But does the threat of losing one’s children give one a justifiable sense of being seriously wronged? The trial judge noted that Turner’s wife had no power to fulfil her threat, for custody was a matter for the courts (at [46]); and parents anyway have no legal right to access their children come what may. Hence, he failed to pass the second stage. By contrast, the Court of Appeal pointed out that “a man, in the heat of the moment, might not be able to engage in the cool rationalisation of the judge’s reasoning” (at [47]). Hence, a jury were entitled to find this stage fulfilled.

The Court of Appeal did not spell out their (or the trial judge’s) reasoning as to whether and why these facts support their conclusion. But one way to explain the divergence is that the trial judge interpreted “seriously wronged” as “legally wronged”, and Turner’s wife did not explicitly threaten unlawful action. By contrast, the Court of Appeal perhaps interpreted “wronged” more broadly, to encompass extralegal moral wronging, and Turner’s wife’s (alleged) threat (at least arguably) rose to this bar.

As with the first stage, the second stage is sufficiently vague, and has one plausible interpretation which is sufficiently generous to defendants, that a judge should not remove the issue from the jury unless sure they would reject the defence on this basis.

The third stage is that a person of normal tolerance and self-restraint, in the defendant’s circumstances, might have reacted in the same or in a similar way to the defendant (CJA, s. 54(1)(c)). The trial judge dealt with this briefly: a tolerant person “might respond by a short-lived loss of temper or by saying “See you in court”. They would not stab their partner 68 times” (at [50]). True. But the question is not whether a person of normal tolerance (etc.) would have done precisely what the defendant did. As the Court of Appeal pointed out, the statutory language asks whether the tolerant (etc.) person “might have reacted … in a similar way to the appellant by stabbing his wife” (emphases in original, at [50]). Indeed, even that paraphrase is too restrictive: “similar” reactions are presumably not limited to stabbings. If the tolerant (etc.) person might have shot the victim, stabbing them is a fortiori.

### DATA EXTRACTS
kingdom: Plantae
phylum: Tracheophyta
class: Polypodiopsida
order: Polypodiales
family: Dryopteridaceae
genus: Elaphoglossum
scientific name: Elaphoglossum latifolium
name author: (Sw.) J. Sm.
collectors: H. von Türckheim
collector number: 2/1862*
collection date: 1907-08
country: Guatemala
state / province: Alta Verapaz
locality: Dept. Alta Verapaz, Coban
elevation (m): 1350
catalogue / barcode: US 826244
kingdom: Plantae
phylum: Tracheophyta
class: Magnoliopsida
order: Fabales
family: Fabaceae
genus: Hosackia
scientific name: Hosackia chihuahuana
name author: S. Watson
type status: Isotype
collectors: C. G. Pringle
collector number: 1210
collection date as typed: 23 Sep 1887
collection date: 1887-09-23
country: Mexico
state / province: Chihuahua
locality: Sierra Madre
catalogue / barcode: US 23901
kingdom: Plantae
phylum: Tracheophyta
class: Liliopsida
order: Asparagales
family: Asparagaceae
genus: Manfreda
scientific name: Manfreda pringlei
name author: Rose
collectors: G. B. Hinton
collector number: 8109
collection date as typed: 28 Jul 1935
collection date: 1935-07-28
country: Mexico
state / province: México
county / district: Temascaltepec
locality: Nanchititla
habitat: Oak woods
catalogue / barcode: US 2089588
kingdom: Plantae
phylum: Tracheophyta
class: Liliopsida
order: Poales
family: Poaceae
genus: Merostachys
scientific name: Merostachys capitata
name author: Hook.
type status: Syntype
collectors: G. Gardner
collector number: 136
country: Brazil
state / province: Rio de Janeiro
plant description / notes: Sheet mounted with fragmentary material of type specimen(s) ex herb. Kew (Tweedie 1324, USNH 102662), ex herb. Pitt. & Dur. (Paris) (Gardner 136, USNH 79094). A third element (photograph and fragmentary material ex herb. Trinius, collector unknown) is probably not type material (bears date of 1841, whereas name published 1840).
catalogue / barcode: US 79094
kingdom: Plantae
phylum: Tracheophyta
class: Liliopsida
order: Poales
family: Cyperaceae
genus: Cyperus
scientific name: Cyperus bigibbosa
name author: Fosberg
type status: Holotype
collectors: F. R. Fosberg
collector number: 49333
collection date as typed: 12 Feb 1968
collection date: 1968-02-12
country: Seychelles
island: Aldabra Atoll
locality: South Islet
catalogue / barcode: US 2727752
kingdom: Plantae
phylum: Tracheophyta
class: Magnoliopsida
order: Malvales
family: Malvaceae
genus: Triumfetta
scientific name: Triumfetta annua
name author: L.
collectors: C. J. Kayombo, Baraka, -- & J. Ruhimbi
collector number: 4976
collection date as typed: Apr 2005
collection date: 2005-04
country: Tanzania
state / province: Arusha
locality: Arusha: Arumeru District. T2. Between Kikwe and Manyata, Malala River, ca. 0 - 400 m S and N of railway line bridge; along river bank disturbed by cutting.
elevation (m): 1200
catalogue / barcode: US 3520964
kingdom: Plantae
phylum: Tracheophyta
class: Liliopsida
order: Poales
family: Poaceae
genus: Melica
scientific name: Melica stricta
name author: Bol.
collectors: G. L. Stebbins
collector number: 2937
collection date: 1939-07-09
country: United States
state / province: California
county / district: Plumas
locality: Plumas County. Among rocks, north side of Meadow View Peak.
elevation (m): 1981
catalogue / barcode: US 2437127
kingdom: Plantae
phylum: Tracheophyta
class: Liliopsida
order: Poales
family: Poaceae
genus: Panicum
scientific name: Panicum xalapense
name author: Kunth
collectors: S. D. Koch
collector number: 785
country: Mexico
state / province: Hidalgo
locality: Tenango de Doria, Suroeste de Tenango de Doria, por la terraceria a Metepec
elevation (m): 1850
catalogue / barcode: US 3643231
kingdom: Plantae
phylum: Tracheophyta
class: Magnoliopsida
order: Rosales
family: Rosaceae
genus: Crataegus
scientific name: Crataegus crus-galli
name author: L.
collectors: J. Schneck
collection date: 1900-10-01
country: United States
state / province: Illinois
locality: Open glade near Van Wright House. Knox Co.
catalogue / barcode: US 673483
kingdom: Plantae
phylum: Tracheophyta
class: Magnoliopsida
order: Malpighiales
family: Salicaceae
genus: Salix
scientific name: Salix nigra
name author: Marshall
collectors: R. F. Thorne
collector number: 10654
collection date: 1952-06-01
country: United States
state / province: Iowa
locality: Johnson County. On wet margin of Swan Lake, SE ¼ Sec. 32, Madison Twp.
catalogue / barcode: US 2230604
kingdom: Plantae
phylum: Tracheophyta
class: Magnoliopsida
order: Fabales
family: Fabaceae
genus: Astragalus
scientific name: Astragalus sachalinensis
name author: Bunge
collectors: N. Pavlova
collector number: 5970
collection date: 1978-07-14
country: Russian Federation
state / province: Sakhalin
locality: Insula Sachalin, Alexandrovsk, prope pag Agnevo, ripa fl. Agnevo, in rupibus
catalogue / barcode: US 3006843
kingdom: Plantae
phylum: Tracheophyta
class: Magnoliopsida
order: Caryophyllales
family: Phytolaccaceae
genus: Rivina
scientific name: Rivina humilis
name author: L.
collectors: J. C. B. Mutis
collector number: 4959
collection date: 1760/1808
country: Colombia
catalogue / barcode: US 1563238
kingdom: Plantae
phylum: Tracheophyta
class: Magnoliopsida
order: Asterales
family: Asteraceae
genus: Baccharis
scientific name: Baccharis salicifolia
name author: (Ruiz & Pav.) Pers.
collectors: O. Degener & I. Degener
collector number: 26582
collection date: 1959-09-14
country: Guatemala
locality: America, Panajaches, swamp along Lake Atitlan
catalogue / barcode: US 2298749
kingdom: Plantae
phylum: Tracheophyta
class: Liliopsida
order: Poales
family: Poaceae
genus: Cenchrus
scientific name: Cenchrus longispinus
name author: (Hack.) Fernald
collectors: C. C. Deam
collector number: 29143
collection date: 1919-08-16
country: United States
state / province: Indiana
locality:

### WORK ITEM
In the text on the Turner case, why did the trial judge say Turner's wife had no power to carry out her threat?

### OUTPUT BELOW
Custody was a matter for the courts.